Ijraset Journal For Research in Applied Science and Engineering Technology
Authors: K. Aditya Rao, Dr. Ganesh D
DOI Link: https://doi.org/10.22214/ijraset.2022.41524
Certificate: View Certificate
Credit card fraud detection is presently the most frequently occurring problem in the present world. This is due to the rise in both online transactions and e-commerce platforms. Credit card fraud generally happens when the card was stolen for any of the unauthorized purposes or even when the fraudster uses the credit card information for his use. In the present world, we are facing a lot of credit card problems.
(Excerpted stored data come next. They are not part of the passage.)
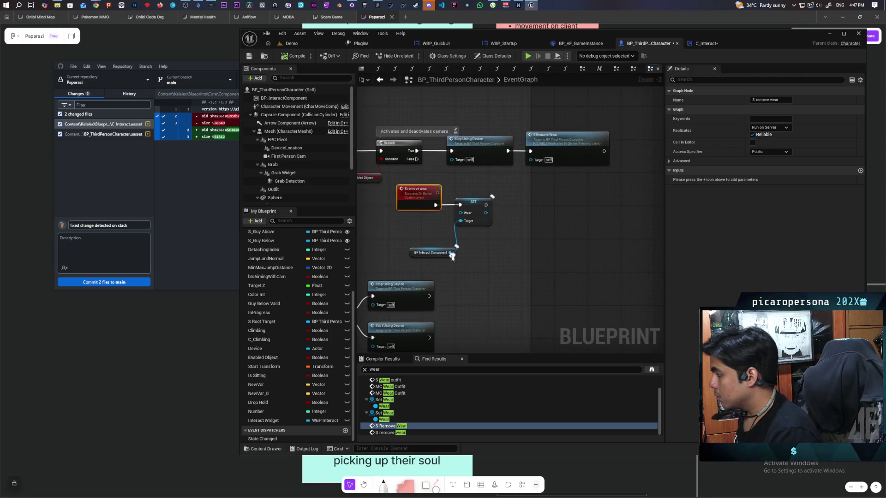
click(551, 224)
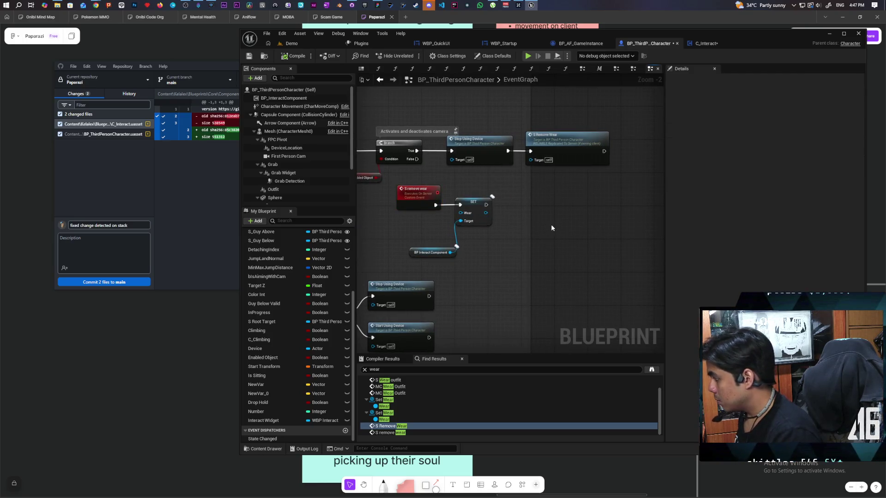
Paste the piggyback Branch and Is Valid checks beside the SET Wear node.
key(ctrl+v)
mouse_move(536, 217)
mouse_down()
mouse_move(579, 218)
mouse_move(389, 201)
mouse_up()
drag(539, 248, 600, 244)
drag(449, 216, 499, 211)
Add a Call State Changed node and select it with the Branch and Is Piggybacking nodes.
right_click(519, 197)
To detect the fraudulent activities the credit card fraud detection system was introduced.
I. INTRODUCTION
'Fraud' in credit card transactions is unauthorized and unwanted usage of an account by someone other than the owner of that account. Necessary prevention measures can be taken to stop this abuse and the behaviour of such fraudulent practices can be studied to minimize it and protect against similar occurrences in the future. In other words, Credit Card Fraud can be defined as a case where a person uses someone else’s credit card for personal reasons while the owner and the card issuing authorities are unaware of the fact that the card is being used.
Fraud detection involves monitoring the activities of populations of users in order to estimate, perceive or avoid objectionable behaviour, which consist of fraud, intrusion, and defaulting. This is a very relevant problem that demands the attention of communities such as machine learning and data science where the solution to this problem can be automated. This problem is particularly challenging from the perspective of learning, as it is characterized by various factors such as class imbalance. The number of valid transactions far outnumber fraudulent ones. Also, the transaction patterns often change their statistical properties over the course of time.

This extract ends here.